#### 擷取文字
GGUF
Inference Endpoints
conversational

請問該怎麼使用AutoTokenizer,在本地運行“taide/Llama3-TAIDE-LX-8B-Chat-Alpha1-4bit"呢?

#3
by Stephy0215 - opened

我在本地這邊,運行"tokenizer = AutoTokenizer.from_pretrained("taide/Llama3-TAIDE-LX-8B-Chat-Alpha1-4bit")"這行程式碼時,會遇到OSError: taide/Llama3-TAIDE-LX-8B-Chat-Alpha1-4bit does not appear to have a file named config.json. Checkout 'https://huggingface.co/taide/Llama3-TAIDE-LX-8B-Chat-Alpha1-4bit/main' for available files.

因此想詢問有沒有其他方法,可以在本地運行這個模型呢?謝謝

p.s. 由於我是使用MAC,但是晶片是intel的,因此無法使用LM Studio來跑這個模型

TAIDE org

您好,

請參考:https://huggingface.co/taide/TAIDE-LX-7B-Chat-4bit/discussions/3
載入模型的時候設定 load_in_4bit=True

Best regards.

收到!
非常感謝您~ 這樣做就可以跑了

只不過
我在運行以下這行code的時候 出現了錯誤

code : model = AutoModelForCausalLM.from_pretrained('taide/Llama3-TAIDE-LX-8B-Chat-Alpha1', device_map="auto", load_in_4bit=True)

error : ValueError:
Some modules are dispatched on the CPU or the disk. Make sure you have enough GPU RAM to fit
the quantized model. If you want to dispatch the model on the CPU or the disk while keeping
these modules in 32-bit, you need to set load_in_8bit_fp32_cpu_offload=True and pass a custom
device_map to from_pretrained. Check
https://huggingface.co/docs/transformers/main/en/main_classes/quantization#offload-between-cpu-and-gpu
for more details.

想請問該怎麼解決呢?謝謝!

附註:
以下是使用的python與套件版本,提供給您參考
python 3.9
transformers==4.30
accelerate==0.30.0

TAIDE org
This comment has been hidden
TAIDE org

您好,

可以透過 BitsAndBytes 來載入模型。

#### 所附資料
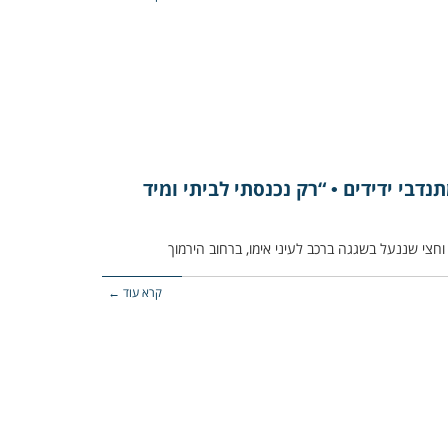
דבי ידידים • “רק נכנסתי לביתי ומיד
קרא עוד ←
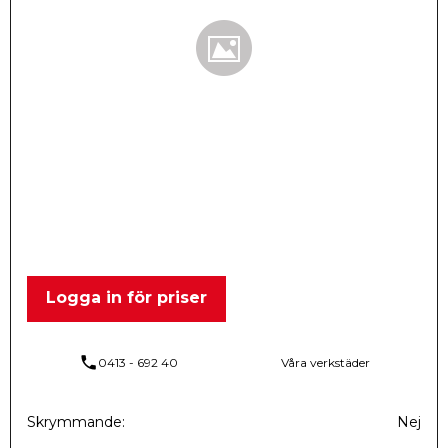
Logga in för priser
phone
0413 - 692 40
Våra verkstäder
Skrymmande
Nej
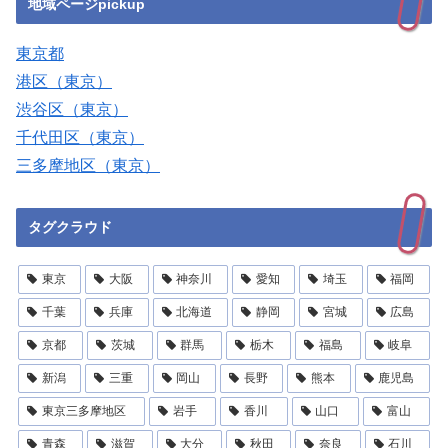
地域ページpickup
東京都
港区（東京）
渋谷区（東京）
千代田区（東京）
三多摩地区（東京）
タグクラウド
東京
大阪
神奈川
愛知
埼玉
福岡
千葉
兵庫
北海道
静岡
宮城
広島
京都
茨城
群馬
栃木
福島
岐阜
新潟
三重
岡山
長野
熊本
鹿児島
東京三多摩地区
岩手
香川
山口
富山
青森
滋賀
大分
秋田
奈良
石川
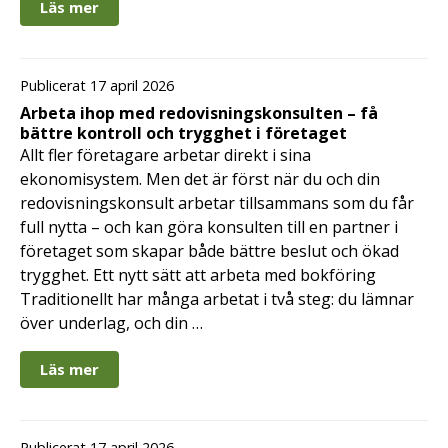
Läs mer
Publicerat 17 april 2026
Arbeta ihop med redovisningskonsulten – få
bättre kontroll och trygghet i företaget
Allt fler företagare arbetar direkt i sina
ekonomisystem. Men det är först när du och din
redovisningskonsult arbetar tillsammans som du får
full nytta – och kan göra konsulten till en partner i
företaget som skapar både bättre beslut och ökad
trygghet. Ett nytt sätt att arbeta med bokföring
Traditionellt har många arbetat i två steg: du lämnar
över underlag, och din …
Läs mer
Publicerat 17 april 2026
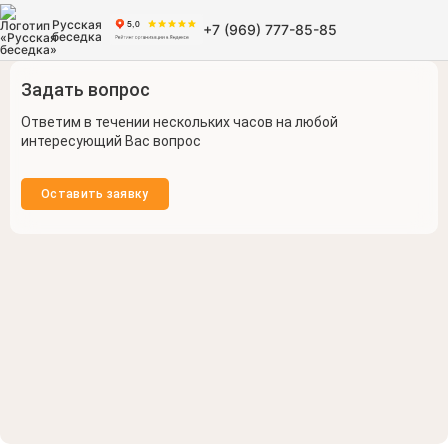
Русская
+7 (969) 777-85-85
беседка
Задать вопрос
Ответим в течении нескольких часов на любой
интересующий Вас вопрос
Оставить заявку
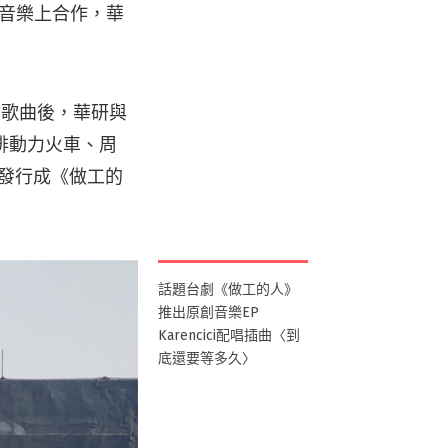
在音樂上合作，華
首歌曲後，華研與
排動力火車、周
式發行成《做工的
話題台劇《做工的人》
推出原創音樂EP
Karencici配唱插曲〈到
底還要等多久〉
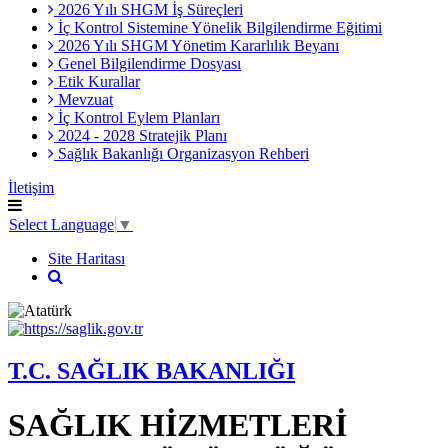
2026 Yılı SHGM İş Süreçleri
İç Kontrol Sistemine Yönelik Bilgilendirme Eğitimi
2026 Yılı SHGM Yönetim Kararlılık Beyanı
Genel Bilgilendirme Dosyası
Etik Kurallar
Mevzuat
İç Kontrol Eylem Planları
2024 - 2028 Stratejik Planı
Sağlık Bakanlığı Organizasyon Rehberi
İletişim
Select Language
▼
Site Haritası
T.C. SAĞLIK BAKANLIĞI
SAĞLIK HİZMETLERİ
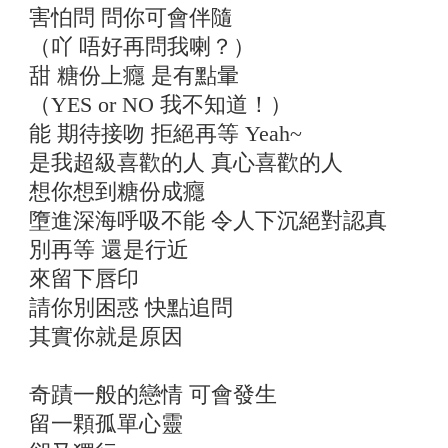
害怕問 問你可會伴隨
（吖 唔好再問我喇？）
甜 糖份上癮 是有點暈
（YES or NO 我不知道！）
能 期待接吻 拒絕再等 Yeah~
是我超級喜歡的人 真心喜歡的人
想你想到糖份成癮
墮進深海呼吸不能 令人下沉絕對認真
別再等 還是行近
來留下唇印
請你別困惑 快點追問
其實你就是原因
奇蹟一般的戀情 可會發生
留一顆孤單心靈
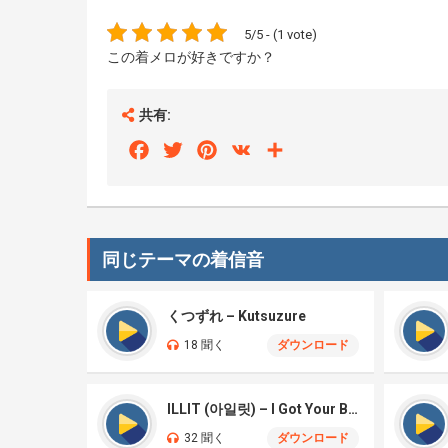
5/5 - (1 vote)
この着メロが好きですか？
共有:
Facebook
Twitter
Pinterest
VK
Share
同じテーマの着信音
くつずれ – Kutsuzure
18 聞く
ダウンロード
ILLIT (아일릿) – I Got Your Back
32 聞く
ダウンロード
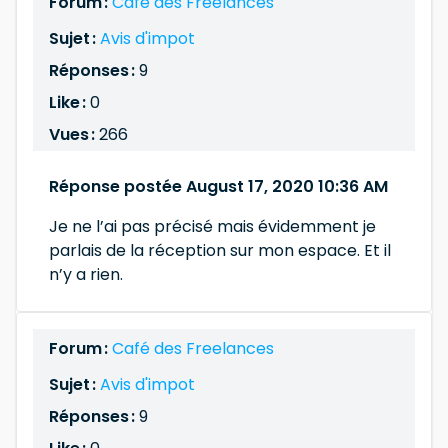
Forum :
Café des Freelances
Sujet :
Avis d'impot
Réponses :
9
Like :
0
Vues :
266
Réponse postée August 17, 2020 10:36 AM
Je ne l’ai pas précisé mais évidemment je
parlais de la réception sur mon espace. Et il
n’y a rien.
Forum :
Café des Freelances
Sujet :
Avis d'impot
Réponses :
9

#### 書面題目
依據擷取文字,TAIDE org 第一次回覆時,建議在載入模型時設定哪一項參數?

#### 本題答案
load_in_4bit=True